Stealth and parkour got the biggest quality-of-life pass. You can crouch anywhere during stealth sequences, which makes staying unseen far more reliable when the memory asks you to slip past guards. Parkour has been tuned for smoother escapes and cleaner assassinations, so climbing and dropping into cover feels less likely to snag on geometry.
Tailing beats, a common friction point in the 2013 release, use a more flexible design here. If a memory in this part of the story has you following a target, you have more room to break line of sight and reposition without instantly failing.
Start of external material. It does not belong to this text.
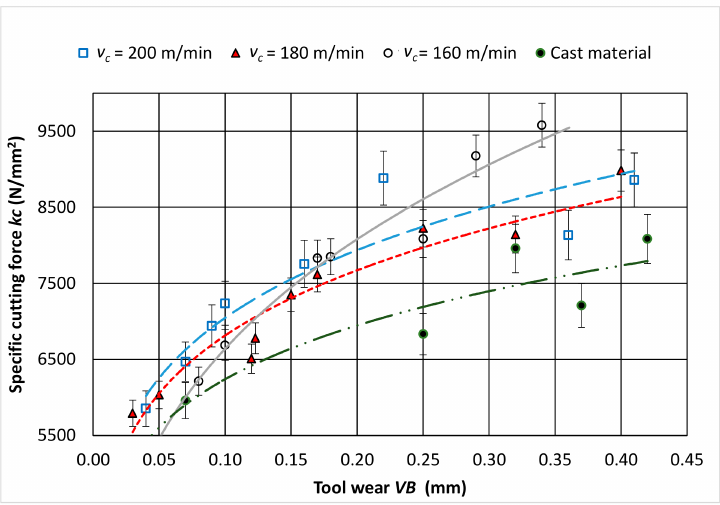
Figure 14. Relationship between the specific cutting force k c as a function of wear of the cutting tool VB.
| System | What changed in Resynced |
|---|---|
| Melee combat | Rebuilt around parries and takedowns for faster, more dynamic fights |
| Stealth | Crouch is available everywhere during stealth sequences |
| Parkour | Tuned for smoother escapes and assassinations |
| Tailing missions | More flexible design with looser fail conditions |
| Naval | Enhanced ship mechanics with new alternate fire modes |

What you need to play this memory
Assassin’s Creed Black Flag Resynced released on July 9, 2026 for PlayStation 5, Xbox Series X and Series S, and PC through the Ubisoft Store, Steam, and the Epic Games Store. It is a single-player game with no multiplayer, and it supports offline play, so you can reach and finish this memory without an internet connection. The game is not available on PlayStation 4; the original Black Flag remains playable there and on PS5 via backward compatibility.
How you know the memory is complete
Because this is a main-story memory, completion is confirmed by the Animus when the sequence ends, and the next memory unlocks on your map and progression tracker. If you desynchronize during a fight or a stealth section, the game reloads you at the last checkpoint rather than failing you out of the story, so keep pushing the objective forward. The most common reasons a scripted beat stalls are losing a tail target or being detected during a forced-stealth stretch, both of which are easier to avoid now thanks to the crouch-anywhere option and the looser tailing rules.
Once you clear it, the payoff is narrative. The Sage’s introduction reframes what Edward is really chasing across the Caribbean, and it sets up the officers, historical pirates, and story arcs that Resynced expands on from here.